今回ご紹介する『体をなおす、心を診る 現場の心身医学』では、永田勝太郎先生が実際に関わった患者さんとのやりとりが具体的に描かれています。
全人的医療ないし心身医学的アプローチを概念としてだけでなく、実際の診療の中でどのように実践するのかを知る手掛かりにしていただければ幸いです。
=糖尿病を患う60代の女性の患者さんと永田先生とのやりとりです=
(以下引用)
二週間後、吟さん(仮名)は、私たちの外来に現れて次のように言いました。
「先生よぉ、先生の湿布はよく効いたな。やっぱし、糖尿病をよくしようと思うが、うまいものも喰いたいし、どうすればいいかなぁ」
私は「しめた」と思いました。全人的医療の第二ステップへの糸口がつかめたのです。
「吟さん、お孫さんは?」
「三人いるよ。みんな遠くだけんどな」
「孫はかわいいかい?」
「そりゃ、あんた、眼ん中入れても痛くねえよ」

### 掲載資料
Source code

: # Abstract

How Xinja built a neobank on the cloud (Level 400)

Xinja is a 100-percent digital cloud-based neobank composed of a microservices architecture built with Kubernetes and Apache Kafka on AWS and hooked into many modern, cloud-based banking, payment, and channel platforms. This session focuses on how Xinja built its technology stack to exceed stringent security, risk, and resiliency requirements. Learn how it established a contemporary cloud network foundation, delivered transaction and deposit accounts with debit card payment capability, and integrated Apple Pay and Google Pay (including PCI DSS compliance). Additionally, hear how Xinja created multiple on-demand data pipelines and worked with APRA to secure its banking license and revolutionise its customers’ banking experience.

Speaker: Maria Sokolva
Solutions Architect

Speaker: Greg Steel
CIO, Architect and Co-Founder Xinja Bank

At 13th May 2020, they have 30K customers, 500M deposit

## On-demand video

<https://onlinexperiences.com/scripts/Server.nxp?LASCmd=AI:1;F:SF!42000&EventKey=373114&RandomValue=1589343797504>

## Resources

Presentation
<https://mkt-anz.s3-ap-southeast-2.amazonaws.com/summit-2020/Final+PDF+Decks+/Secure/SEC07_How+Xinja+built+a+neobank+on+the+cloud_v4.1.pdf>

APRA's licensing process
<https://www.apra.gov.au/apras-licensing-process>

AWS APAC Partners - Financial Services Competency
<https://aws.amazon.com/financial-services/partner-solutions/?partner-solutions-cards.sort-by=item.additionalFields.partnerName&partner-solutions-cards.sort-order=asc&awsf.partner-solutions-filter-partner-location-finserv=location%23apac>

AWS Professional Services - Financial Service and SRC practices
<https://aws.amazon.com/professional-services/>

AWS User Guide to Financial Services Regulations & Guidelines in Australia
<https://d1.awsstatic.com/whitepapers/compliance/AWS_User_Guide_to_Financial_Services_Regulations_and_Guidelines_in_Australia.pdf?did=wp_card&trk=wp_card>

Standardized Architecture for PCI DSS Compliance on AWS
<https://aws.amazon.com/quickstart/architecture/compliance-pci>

### 実施課題
[1] 本文の「今回ご紹介する『体をなおす、」から「私は「しめた」と思いました。全人的医療の第二ステップへの糸口がつかめたのです。」までを、一字一句たがえずに書き写してください。
[2] 次の(a)〜(c)が本文の内容と一致するかどうかを「はい」または「いいえ」で答え、それぞれ判断の決め手となる本文の語句をそのまま引用してください。(a) 吟さんは二週間後に外来を訪れた。(b) 吟さんの孫は三人とも近くに住んでいる。(c) 永田先生とやりとりした患者さんは30代の男性である。

### 課題別解答
[1]
今回ご紹介する『体をなおす、心を診る 現場の心身医学』では、永田勝太郎先生が実際に関わった患者さんとのやりとりが具体的に描かれています。
全人的医療ないし心身医学的アプローチを概念としてだけでなく、実際の診療の中でどのように実践するのかを知る手掛かりにしていただければ幸いです。
=糖尿病を患う60代の女性の患者さんと永田先生とのやりとりです=
(以下引用)
二週間後、吟さん(仮名)は、私たちの外来に現れて次のように言いました。
「先生よぉ、先生の湿布はよく効いたな。やっぱし、糖尿病をよくしようと思うが、うまいものも喰いたいし、どうすればいいかなぁ」
私は「しめた」と思いました。全人的医療の第二ステップへの糸口がつかめたのです。

[2]
(a) はい。「二週間後、吟さん(仮名)は、私たちの外来に現れて」
(b) いいえ。「みんな遠くだけんどな」
(c) いいえ。「糖尿病を患う60代の女性の患者さん」